We constantly hear at the UK daily Covid press conferences that we must keep R <1 to avoid a second wave of infections. Prof. Chris Witty warns us that if R goes above 1 then we will see an “exponential” increase in cases. However any second wave will depend critically on the exact value of R, because R  defines both the speed of the outbreak and the total number of infections needed before it naturally ends. This is  because it runs out of (an R -dependent)  pool of susceptible (i.e. non-infected) people. This finally results in so-called  “herd immunity”. Figure 1 shows  some examples of how the rate of infections develop in time and severity for different values of R.

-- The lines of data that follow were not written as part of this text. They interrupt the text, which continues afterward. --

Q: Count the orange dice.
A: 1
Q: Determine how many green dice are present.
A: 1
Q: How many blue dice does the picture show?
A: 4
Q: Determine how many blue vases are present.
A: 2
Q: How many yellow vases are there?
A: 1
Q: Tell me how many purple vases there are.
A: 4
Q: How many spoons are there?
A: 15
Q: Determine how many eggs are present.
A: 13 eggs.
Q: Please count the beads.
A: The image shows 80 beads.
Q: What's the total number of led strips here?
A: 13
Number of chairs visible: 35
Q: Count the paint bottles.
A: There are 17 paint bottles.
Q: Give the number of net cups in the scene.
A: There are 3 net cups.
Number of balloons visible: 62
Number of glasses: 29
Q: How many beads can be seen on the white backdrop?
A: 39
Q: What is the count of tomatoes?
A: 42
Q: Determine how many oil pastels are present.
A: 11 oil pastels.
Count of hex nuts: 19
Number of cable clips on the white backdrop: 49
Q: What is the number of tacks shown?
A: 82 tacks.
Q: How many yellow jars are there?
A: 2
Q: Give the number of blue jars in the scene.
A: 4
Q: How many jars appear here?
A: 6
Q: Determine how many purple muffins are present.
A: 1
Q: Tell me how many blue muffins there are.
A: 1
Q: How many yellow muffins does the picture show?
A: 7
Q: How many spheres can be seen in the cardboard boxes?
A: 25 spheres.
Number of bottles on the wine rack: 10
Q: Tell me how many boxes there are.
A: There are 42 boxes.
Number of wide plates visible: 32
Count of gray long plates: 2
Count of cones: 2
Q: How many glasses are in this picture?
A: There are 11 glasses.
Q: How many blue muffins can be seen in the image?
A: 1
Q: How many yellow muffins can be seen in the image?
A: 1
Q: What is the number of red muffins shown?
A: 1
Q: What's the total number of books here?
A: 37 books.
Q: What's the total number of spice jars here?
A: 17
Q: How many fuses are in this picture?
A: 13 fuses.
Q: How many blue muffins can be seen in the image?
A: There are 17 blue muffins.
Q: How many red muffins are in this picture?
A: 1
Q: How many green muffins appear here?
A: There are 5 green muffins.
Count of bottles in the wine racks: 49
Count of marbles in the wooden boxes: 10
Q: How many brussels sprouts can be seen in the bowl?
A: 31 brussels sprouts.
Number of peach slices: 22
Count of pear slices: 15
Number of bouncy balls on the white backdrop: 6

Fig 1. Infections for different values of R0. (cases for UK)

The initial rise is not really “exponential” but a power series R^\tau where \tau is the number of infection cycles. This strong dependence on R suggests that one possible strategy would be to restart the UK economy after lockdown but just try to keep R slightly above 1 – say 1.1. This would minimise total deaths in the long run and eventually achieve herd immunity,  unless of course a vaccine can be found to achieve this sooner (see fig. 2). The value of R becomes a pay off between the length of an outbreak and its severity. Measuring R would depend  on widespread public testing.

Fig 2. An epidemic with R=1.1 moves very slowly peaking only after 1.5 years but would minimise UK deaths  (this assumes IFR = 0.5%)

This strategy appears to be exactly that being adopted in Sweden, as explained by Professor Johan Giesecke in his lockdown TV interview. Sweden has adopted a limited social distancing policy but kept primary schools, bars  and restaurants open. They are planning for herd immunity while at the same time minimising deaths.

These are incredibly difficult decisions for any government to take. Apparently successful countries like Taiwan, New Zealand, Hong Kong and Iceland may succeed to eradicate Covid-19 entirely.  However afterwards they would still need to isolate themselves from the rest of the world indefinitely in order to stop any possible reinfection. This is unsustainable long term. The global economy depends on trade and international travel. Any resultant collapse in global living standards would likely then cause more deaths than the virus itself.

Let’s hope a vaccine appears as soon as possible!